Removing e40d?
Thanks
My shop manual CD died, so I can't copy and paste the section in for you. I hope someone else can come through in that regard.
I have several tips though:
Rent a transmission jack unless you have two shop jacks and are really sure you're strong enough to keep the tranny in place. The tranny is really heavy (IIRC 350 lbs) and can really do a number on you if you drop it on yourself.
You can drain most of the fluid by sending the oil cooler return line to a bucket and running the engine to pump out the pan. (The return is at the rear). Turn the engine off once bubbles show up. Next drain the torque converter. If you roll the engine around, you will find a drain plug in the torque converter. Shoot compressed air back the disconnected oil cooler line and it'll blow out the cooler back to the torque converter and make the torque converter drain fast. Doing all this saves a lot on the messiness of the job - that way the cooler doesn't slowly drip empty once the lines are disconnected.

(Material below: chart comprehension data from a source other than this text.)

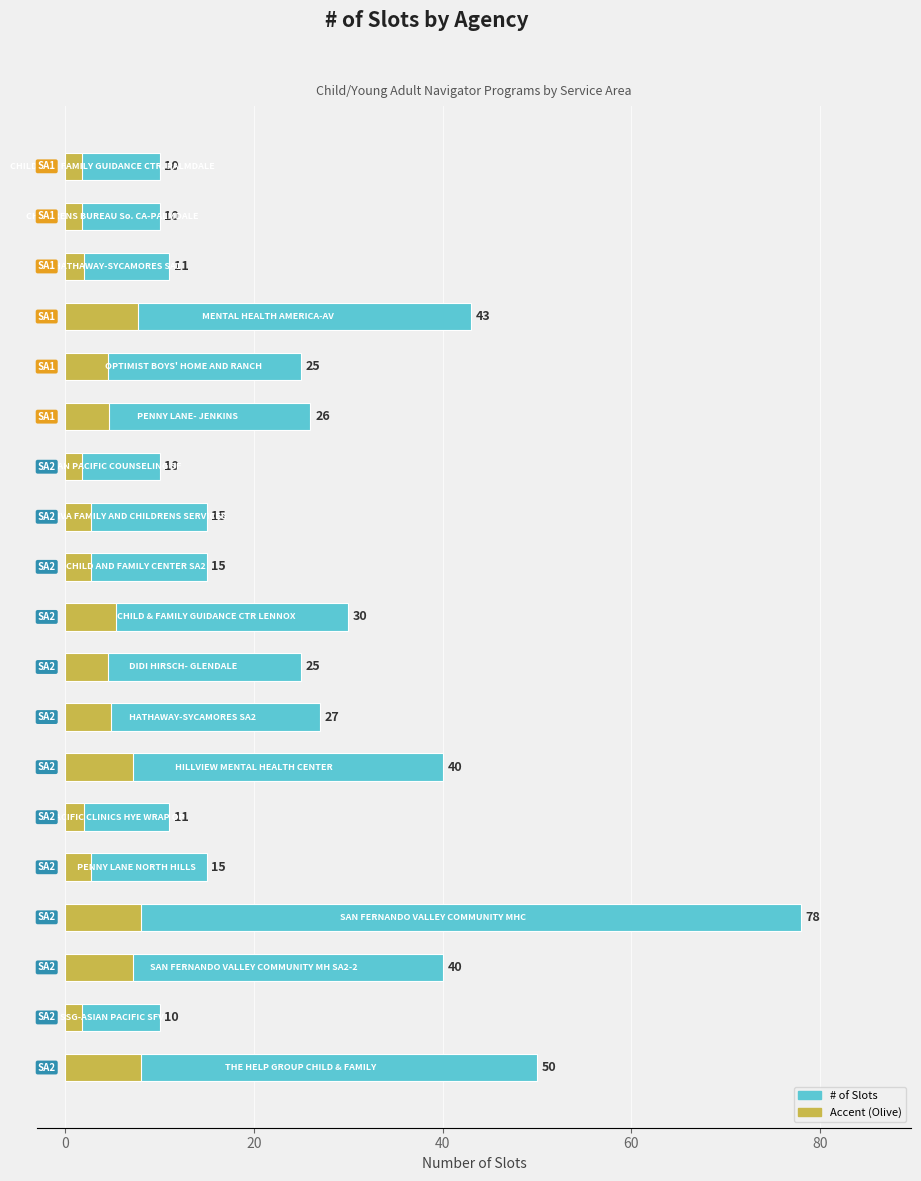

The value at 100 is 17. True or false?

False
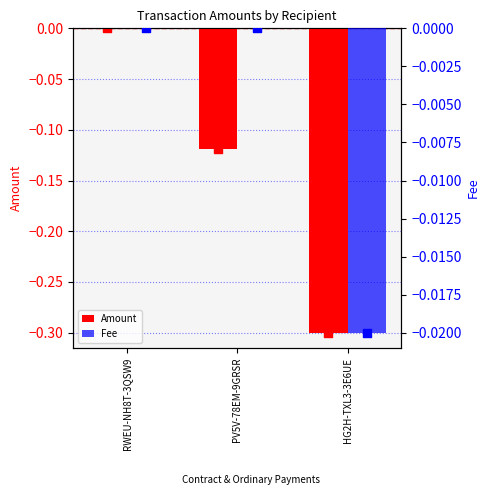

At which category is the sum across all series the highest?

RWEU-NH8T-3QSW9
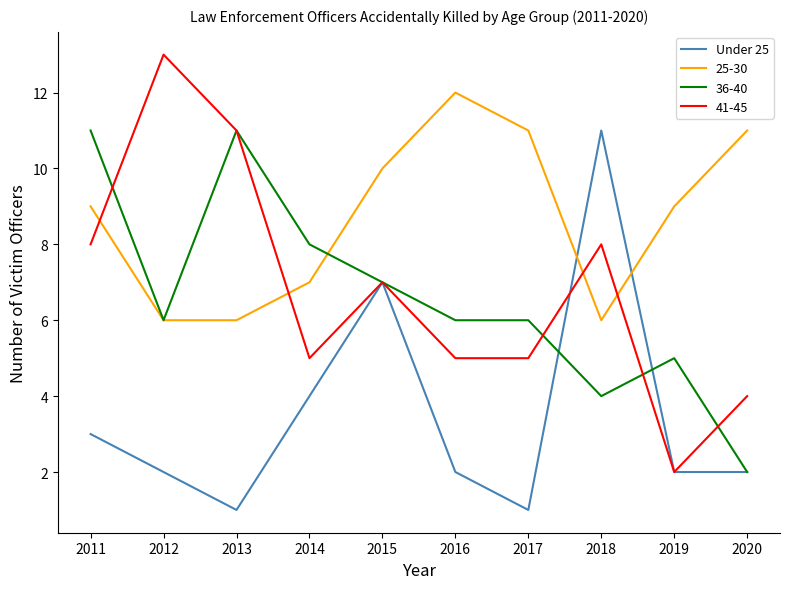

The Under 25 series shows 2 at 2013. True or false?

False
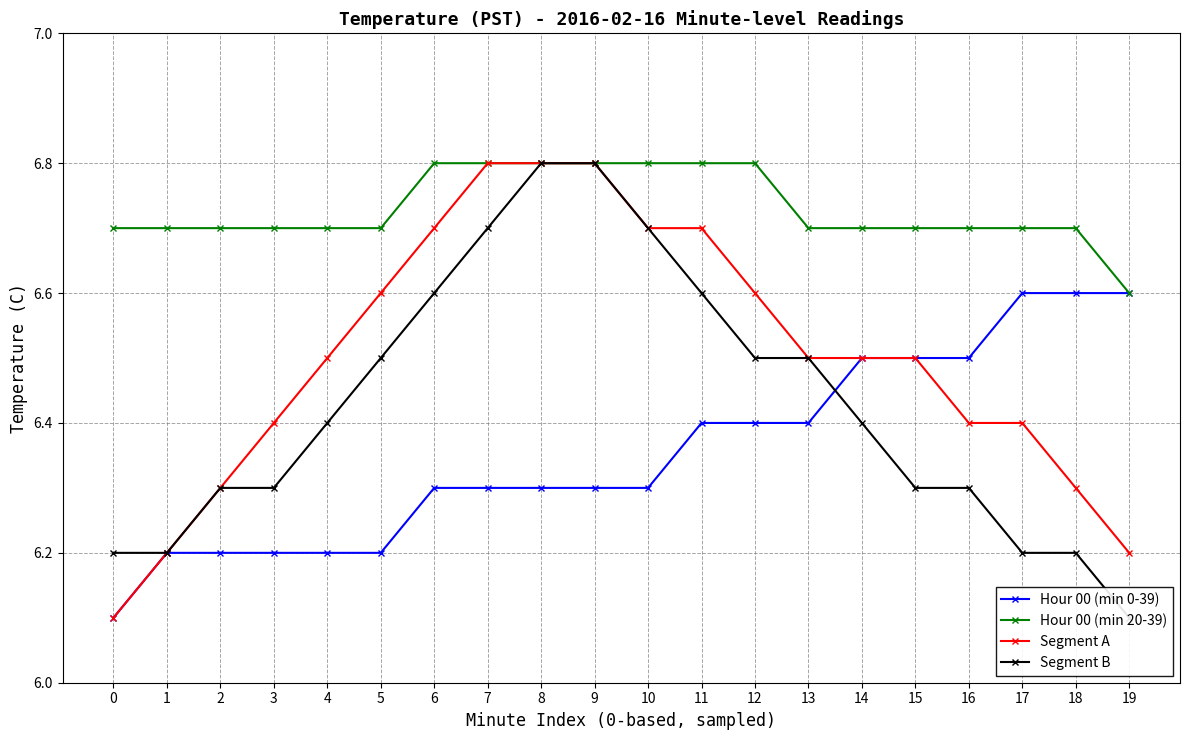

Reading left to right, extract all data points from this chart.

Hour 00 (min 0-39): 6.1	6.2	6.2	6.2	6.2	6.2	6.3	6.3	6.3	6.3	6.3	6.4	6.4	6.4	6.5	6.5	6.5	6.6	6.6	6.6
Hour 00 (min 20-39): 6.7	6.7	6.7	6.7	6.7	6.7	6.8	6.8	6.8	6.8	6.8	6.8	6.8	6.7	6.7	6.7	6.7	6.7	6.7	6.6
Segment A: 6.1	6.2	6.3	6.4	6.5	6.6	6.7	6.8	6.8	6.8	6.7	6.7	6.6	6.5	6.5	6.5	6.4	6.4	6.3	6.2
Segment B: 6.2	6.2	6.3	6.3	6.4	6.5	6.6	6.7	6.8	6.8	6.7	6.6	6.5	6.5	6.4	6.3	6.3	6.2	6.2	6.1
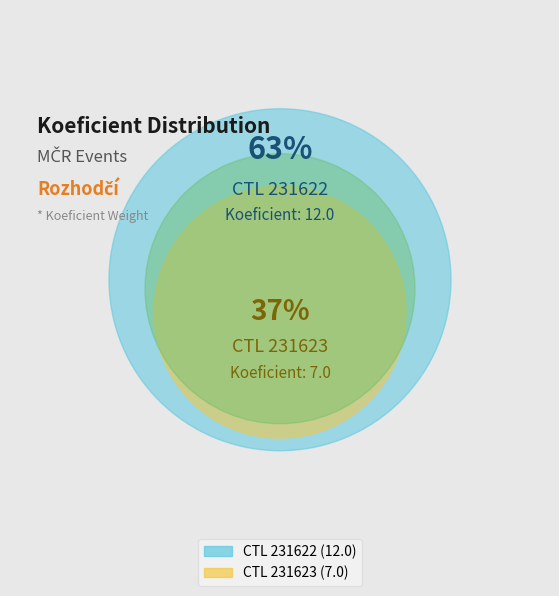

Do 231623 and 231622 together represent more than half of the pie?

Yes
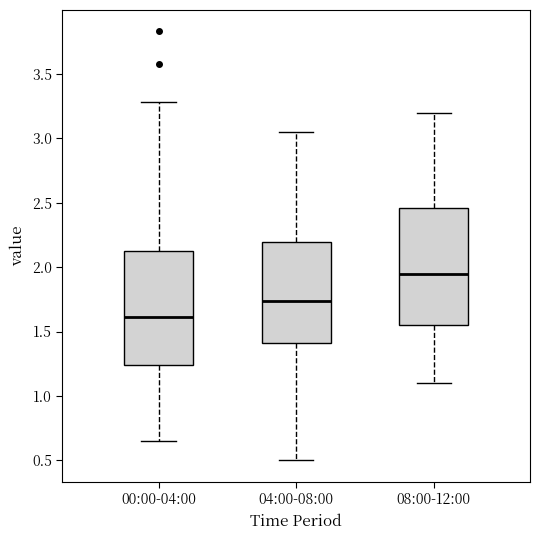

Which box's median line is the highest?

08:00-12:00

Don't block the engine in place until you take the top two bell housing to block bolts out. When you're at the step to take out the bell housing bolts off, lower the back of the transmission as far as it will go. That will give you the room to pull the top two bolts out. Once the two bolts are out, go ahead and raise the back of the tranny back up, then block the engine in place. Put the transmission jack on and go ahead and take the other 4 bolts out.
I found the job not to bad, about 6 hours to do it. I probably could do it again in 3-4 now that I know what to do.
You have probably have already done this but make double sure that the leak is in fact coming from the rear seal and not from higher up and traveling to the tranny. I recall several members having similar problems as yours only to find out it wasn't the rear engine or front tranny seal.